▶ SUPPLIED DATA:
++++++++

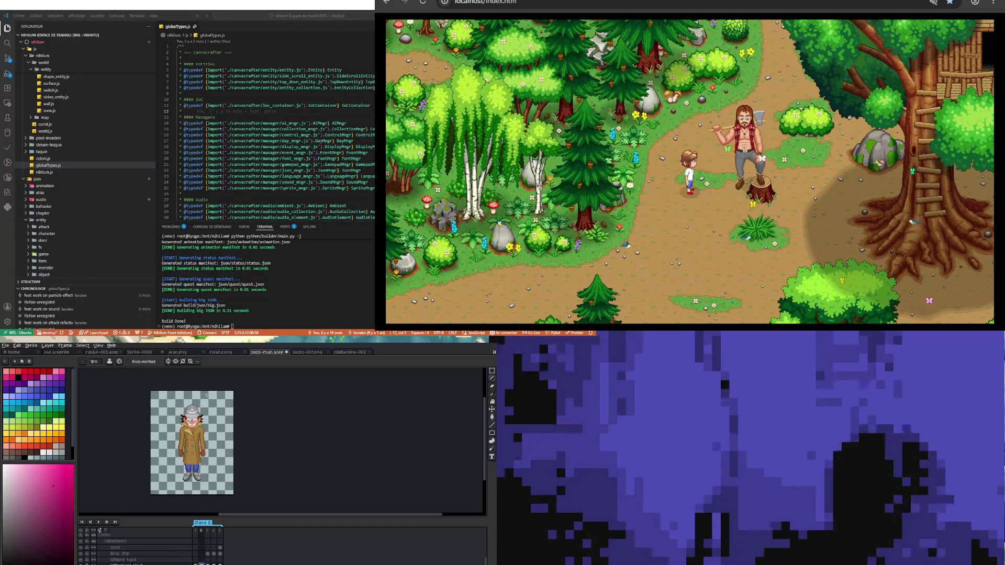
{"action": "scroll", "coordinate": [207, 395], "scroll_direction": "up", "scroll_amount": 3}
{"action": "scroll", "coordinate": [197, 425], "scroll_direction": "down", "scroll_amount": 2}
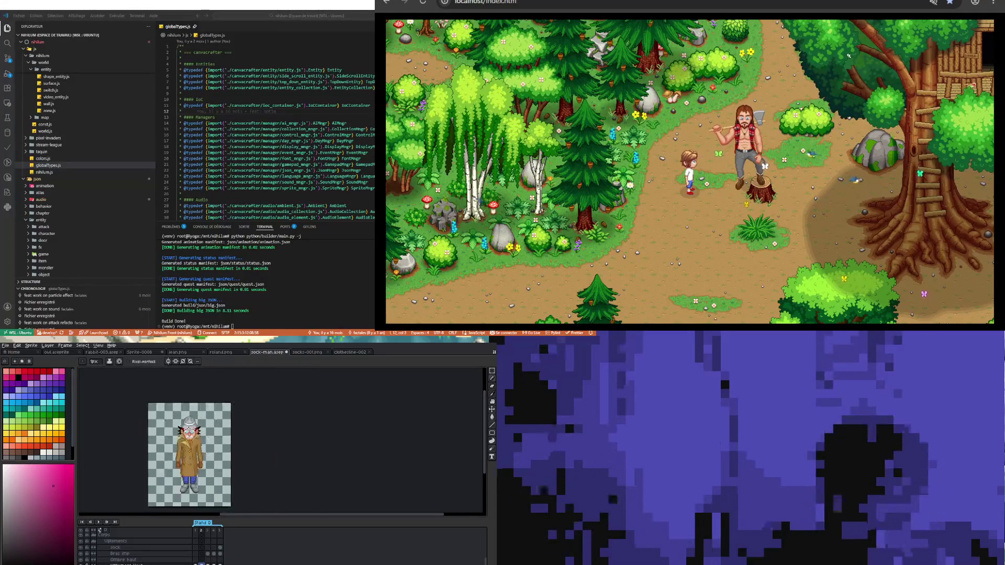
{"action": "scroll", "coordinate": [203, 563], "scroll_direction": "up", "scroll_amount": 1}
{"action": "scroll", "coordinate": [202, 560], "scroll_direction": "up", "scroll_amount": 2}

++++++++

▶ EXERCISE BRIEF: Where the material above includes pictures, omit them and retype everything else exactly.

▶ RESPONSE AREA:
{"action": "scroll", "coordinate": [207, 395], "scroll_direction": "up", "scroll_amount": 3}
{"action": "scroll", "coordinate": [197, 425], "scroll_direction": "down", "scroll_amount": 2}
{"action": "scroll", "coordinate": [203, 563], "scroll_direction": "up", "scroll_amount": 1}
{"action": "scroll", "coordinate": [202, 560], "scroll_direction": "up", "scroll_amount": 2}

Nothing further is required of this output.